What this exercise asks -
**1.** In the post about the daily flight and its gate, how many times a year is the route said to be flown?
**2.** Continue the post about the daily flight and its gate, starting after its final sentence.

Text section -

———

This route is flown 312 times a year. In fact, people are boarding at gate 57 right now.
Could you please tell me how you think this works? Do they have an empty gate in a busy international airport for an hour every day and no-one notices, not even the private company (Sydney Airport Holdings) that owns the airport? Or maybe tens of thousands of actors file through the gate every year and are whisked away in buses, and an empty plane takes off? Or they actually fly but the flight is mysteriously 15 hours late every day, despite all other information - flight radar, Johannesburg Airport website (http://www.johannesburg-airport.com/arrivals.html), etc - saying it arrives around 4:35pm local time? No-one at that end notices that the plane doesn't arrive or no passengers disembark?
I'm really struggling with this one.
No way, no how, there are that many people interested in making a trip from South Africa to Australia in a year, let alone virtually every day.
No justification for the flight to even exist.

———

Data shown -
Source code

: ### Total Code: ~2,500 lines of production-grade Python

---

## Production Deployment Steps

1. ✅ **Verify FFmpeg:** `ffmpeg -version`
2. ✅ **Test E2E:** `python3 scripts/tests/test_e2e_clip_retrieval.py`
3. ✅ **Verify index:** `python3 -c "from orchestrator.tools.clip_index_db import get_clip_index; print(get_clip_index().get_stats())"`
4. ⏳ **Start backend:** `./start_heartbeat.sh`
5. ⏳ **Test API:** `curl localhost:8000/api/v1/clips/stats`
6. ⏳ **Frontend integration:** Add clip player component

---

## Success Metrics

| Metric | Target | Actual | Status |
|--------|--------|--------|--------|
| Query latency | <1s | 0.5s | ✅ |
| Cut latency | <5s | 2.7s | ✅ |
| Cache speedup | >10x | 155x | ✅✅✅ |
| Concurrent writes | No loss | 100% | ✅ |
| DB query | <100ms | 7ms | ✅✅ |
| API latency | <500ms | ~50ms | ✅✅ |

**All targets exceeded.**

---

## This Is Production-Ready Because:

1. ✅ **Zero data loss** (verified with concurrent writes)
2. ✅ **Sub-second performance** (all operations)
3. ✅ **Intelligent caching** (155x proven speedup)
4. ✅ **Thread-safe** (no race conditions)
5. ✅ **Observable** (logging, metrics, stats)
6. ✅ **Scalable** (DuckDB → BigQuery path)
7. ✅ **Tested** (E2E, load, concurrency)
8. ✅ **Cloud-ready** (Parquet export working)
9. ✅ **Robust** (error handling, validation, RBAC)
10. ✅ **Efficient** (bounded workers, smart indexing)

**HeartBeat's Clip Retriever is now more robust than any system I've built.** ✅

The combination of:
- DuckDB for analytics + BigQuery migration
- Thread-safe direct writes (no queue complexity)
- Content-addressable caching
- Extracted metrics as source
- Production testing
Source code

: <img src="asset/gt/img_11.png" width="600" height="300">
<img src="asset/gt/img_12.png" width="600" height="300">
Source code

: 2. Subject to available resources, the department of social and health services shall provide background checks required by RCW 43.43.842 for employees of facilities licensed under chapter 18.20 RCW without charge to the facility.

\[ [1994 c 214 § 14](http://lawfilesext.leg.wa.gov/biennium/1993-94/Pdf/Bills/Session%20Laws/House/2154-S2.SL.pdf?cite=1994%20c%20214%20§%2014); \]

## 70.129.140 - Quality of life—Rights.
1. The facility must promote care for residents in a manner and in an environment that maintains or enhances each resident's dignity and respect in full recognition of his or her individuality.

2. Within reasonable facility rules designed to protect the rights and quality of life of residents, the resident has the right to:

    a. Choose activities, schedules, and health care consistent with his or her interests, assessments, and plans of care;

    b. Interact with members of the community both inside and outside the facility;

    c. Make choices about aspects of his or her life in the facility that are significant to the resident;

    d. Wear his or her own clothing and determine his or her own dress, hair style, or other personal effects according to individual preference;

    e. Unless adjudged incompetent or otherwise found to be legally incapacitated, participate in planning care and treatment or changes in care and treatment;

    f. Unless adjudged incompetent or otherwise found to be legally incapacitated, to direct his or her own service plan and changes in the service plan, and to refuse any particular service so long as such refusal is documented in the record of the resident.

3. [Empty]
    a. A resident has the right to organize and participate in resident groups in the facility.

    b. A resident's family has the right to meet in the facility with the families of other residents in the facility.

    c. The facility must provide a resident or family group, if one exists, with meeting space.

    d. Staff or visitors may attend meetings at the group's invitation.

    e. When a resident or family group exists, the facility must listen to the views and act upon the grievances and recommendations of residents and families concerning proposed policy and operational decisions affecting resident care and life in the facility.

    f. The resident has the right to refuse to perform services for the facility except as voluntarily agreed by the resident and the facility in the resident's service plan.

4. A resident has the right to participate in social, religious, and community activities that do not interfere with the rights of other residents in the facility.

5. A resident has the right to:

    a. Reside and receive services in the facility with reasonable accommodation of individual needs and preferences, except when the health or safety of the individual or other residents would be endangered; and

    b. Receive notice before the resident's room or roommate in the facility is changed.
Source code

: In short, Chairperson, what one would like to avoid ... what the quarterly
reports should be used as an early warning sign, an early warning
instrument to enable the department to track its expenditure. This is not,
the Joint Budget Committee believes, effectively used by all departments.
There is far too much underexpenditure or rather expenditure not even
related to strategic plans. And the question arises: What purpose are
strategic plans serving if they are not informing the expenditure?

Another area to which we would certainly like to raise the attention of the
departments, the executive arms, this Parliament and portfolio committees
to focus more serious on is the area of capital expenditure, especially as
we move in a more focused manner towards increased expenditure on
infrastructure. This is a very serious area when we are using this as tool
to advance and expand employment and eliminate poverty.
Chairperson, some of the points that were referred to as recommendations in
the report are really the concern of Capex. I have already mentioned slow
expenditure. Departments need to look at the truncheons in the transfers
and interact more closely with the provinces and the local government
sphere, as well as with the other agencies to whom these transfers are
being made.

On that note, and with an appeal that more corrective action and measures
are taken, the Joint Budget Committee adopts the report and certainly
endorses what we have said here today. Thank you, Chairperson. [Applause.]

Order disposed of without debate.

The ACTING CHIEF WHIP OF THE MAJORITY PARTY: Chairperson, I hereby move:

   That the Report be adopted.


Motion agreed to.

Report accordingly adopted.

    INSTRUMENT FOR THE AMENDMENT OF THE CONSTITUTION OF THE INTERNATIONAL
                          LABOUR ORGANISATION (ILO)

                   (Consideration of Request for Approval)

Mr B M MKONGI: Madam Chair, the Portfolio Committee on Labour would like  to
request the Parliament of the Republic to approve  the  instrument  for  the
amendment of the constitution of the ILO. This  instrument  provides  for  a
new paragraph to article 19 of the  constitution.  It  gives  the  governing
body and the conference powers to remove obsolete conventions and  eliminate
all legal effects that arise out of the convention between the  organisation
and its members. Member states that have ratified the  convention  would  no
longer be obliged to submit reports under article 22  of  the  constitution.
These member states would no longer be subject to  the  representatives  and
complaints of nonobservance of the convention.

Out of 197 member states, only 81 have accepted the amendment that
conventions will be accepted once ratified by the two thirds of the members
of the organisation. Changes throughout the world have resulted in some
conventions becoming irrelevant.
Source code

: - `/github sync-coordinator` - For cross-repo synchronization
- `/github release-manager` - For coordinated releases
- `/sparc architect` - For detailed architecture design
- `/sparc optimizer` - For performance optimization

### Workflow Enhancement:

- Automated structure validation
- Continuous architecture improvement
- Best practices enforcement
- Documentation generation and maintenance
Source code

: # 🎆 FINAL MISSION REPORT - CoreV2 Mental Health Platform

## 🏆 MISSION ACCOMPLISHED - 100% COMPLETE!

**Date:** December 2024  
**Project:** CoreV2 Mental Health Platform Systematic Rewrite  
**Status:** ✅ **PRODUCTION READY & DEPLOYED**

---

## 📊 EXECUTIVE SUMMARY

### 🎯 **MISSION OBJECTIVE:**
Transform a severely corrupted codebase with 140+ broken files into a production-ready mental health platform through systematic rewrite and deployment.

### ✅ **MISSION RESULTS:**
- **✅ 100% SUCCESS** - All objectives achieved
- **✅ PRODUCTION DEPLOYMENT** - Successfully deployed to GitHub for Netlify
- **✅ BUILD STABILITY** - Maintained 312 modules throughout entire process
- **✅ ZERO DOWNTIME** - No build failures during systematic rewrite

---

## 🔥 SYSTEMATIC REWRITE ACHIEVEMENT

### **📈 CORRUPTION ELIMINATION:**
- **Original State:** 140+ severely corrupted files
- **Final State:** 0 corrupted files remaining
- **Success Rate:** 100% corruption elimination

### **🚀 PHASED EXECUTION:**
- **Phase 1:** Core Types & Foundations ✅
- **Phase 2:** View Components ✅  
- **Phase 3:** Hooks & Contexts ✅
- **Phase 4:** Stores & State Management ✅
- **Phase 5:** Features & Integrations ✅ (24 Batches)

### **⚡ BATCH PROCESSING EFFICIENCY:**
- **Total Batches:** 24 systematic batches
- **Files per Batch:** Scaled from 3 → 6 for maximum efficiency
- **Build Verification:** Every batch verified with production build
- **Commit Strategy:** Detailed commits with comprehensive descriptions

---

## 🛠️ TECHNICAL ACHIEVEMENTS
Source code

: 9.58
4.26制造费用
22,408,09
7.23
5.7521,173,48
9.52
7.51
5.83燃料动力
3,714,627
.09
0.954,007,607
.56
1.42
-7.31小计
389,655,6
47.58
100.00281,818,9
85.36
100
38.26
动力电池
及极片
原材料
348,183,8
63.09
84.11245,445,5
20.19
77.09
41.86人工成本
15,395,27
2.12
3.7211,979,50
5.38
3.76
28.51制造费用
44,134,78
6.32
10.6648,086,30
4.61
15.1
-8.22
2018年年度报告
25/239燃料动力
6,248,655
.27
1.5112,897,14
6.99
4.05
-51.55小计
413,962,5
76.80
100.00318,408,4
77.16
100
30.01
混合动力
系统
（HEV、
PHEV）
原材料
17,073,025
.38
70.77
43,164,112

———

Results -
**1.** 312 times a year.

**2.**
For someone who constantly demands proof from others on what they say, you sure do make a truck load of assertions without any evidence or justification.
I met a large contingent of Australian florists in Nairobi 2 years back seeking to buy flowers from Kenyan farms. Flights from Nairobi to Sydney regularly go via Johannesburg. There's one justification for flights between J'burg and Sydney.
Like someone else mentioned here, Rugby is enjoyed by many in the Southern Hemisphere. The Super Rugby league has teams from Australia, New Zealand, South Africa and Argentuna taking part annually. Then there is tourism, education and what not.
I know you Northern Hemispherics seem to think nothing happens south of the equator. But down here be more than monsters strange things.